The Short Sale lender is asked to approve the Attorney/Agent fees, Realtor Commission fees, tax proration credit, title fees and THEN since Seller as no money in a short sale, the Short Sale lender is asked to further reduce their payoff amount by $ 20K to accommodate the payment of past due HOA fees.

I'm betting the Short Sale lender had refused to pay this $ 20K fee and IF you want(ed) to continue with the purchase, you'd have to pay it at closing.

I doubt very much that you will find a document/letter issued by the HOA that states that the Buyer must pay the $ 20K, unless they (the HOA) were told that Seller and Seller's lender would not pay the $ 20K, in which case the HOA's might have been, "If Seller and Seller's lender won't pay the $ 20K, then the $ 20K will remain a lien on the property unless the buyer agrees to pay it."
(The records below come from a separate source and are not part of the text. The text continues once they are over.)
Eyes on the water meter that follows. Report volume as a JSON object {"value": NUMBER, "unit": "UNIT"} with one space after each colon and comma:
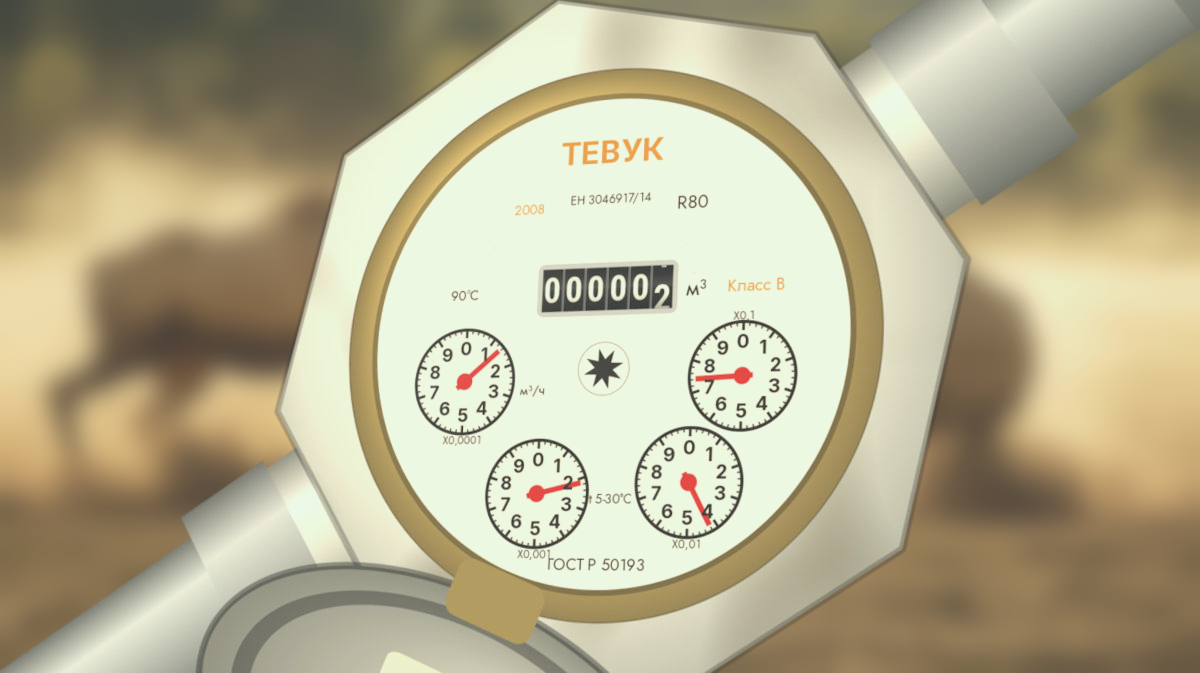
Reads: {"value": 1.7421, "unit": "m³"}
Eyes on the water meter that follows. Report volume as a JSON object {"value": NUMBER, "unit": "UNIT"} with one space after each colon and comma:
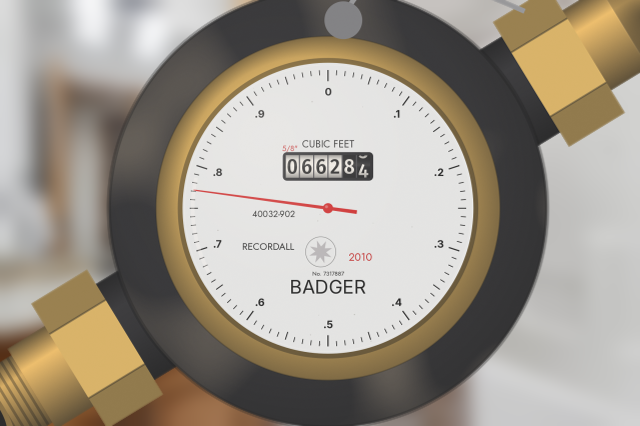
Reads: {"value": 66283.77, "unit": "ft³"}
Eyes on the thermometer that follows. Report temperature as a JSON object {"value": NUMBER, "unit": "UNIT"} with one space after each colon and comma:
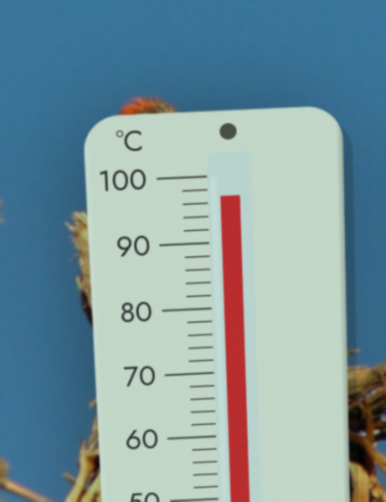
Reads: {"value": 97, "unit": "°C"}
Before you enter into another Condo Short Sale, you could/should ask up front for the current amount of unpaid HOA dues/fines on the short sale property and determine whether or not you can afford to pay it as a buyer.

Good luck.

@Dave Saveri This is Very common with short sales. In your case, incompetence all around. 
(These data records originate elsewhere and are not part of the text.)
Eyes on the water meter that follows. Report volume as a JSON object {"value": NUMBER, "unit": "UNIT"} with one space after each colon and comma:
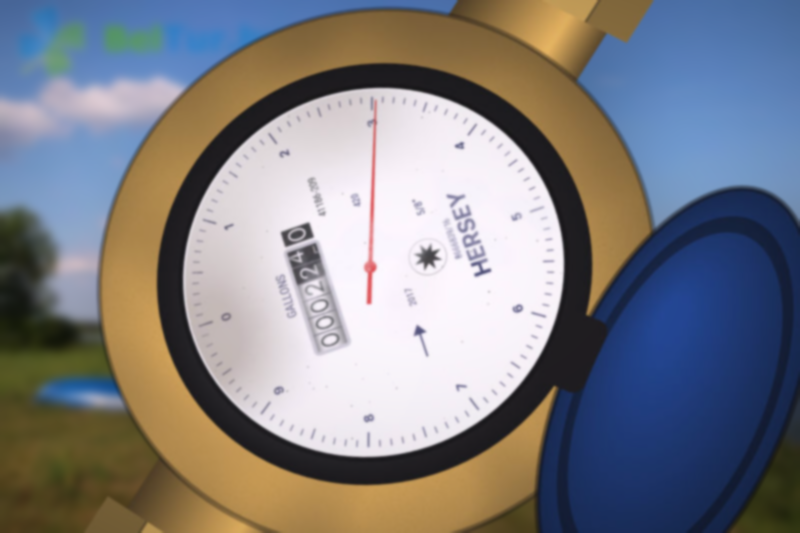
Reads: {"value": 2243.0, "unit": "gal"}
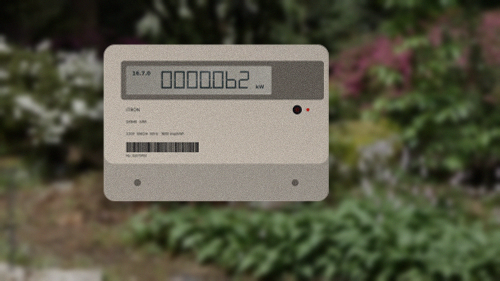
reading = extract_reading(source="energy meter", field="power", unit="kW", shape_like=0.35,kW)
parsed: 0.062,kW
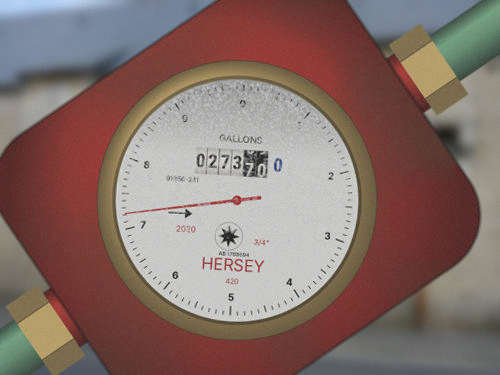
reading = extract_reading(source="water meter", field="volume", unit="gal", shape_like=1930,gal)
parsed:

The first thing a listing agent should do in a short sale is verify all the junior liens, and make a plan to deal with them. 

The first thing a buyer agent in a short sale should do is the same. 

It is very common for hoa's to Not accept the $5k or do the shorted lender will offer them....therefore the additional money required to satisfy the HOA, after negotiation, has to come from somewhere....which will be the buyer. So....the buyer needs to assess how much extra they will need to contribute to the HOA, so they can adjust their contract price accordingly. Once you get an approval from the lender, it is fruitless to try negotiate it lower due to this.

When I used to list short sales in this situation I always advertised the property, and had it in the purchase contract, that the buyer would pay up to $X extra, above and beyond the purchase price, for whatever junior lien was involved. 

The HOA has no liability here, and no obligation to take less than they are owed.....even though it is usually smarter.

Part of the submittal to the lender, along with the contract and the seller’s hardship package, is prelim HUD1/closing statement showing the bank’s proposed payment to junior liens. 

This was a case of the blind leading the blind....pure and simple.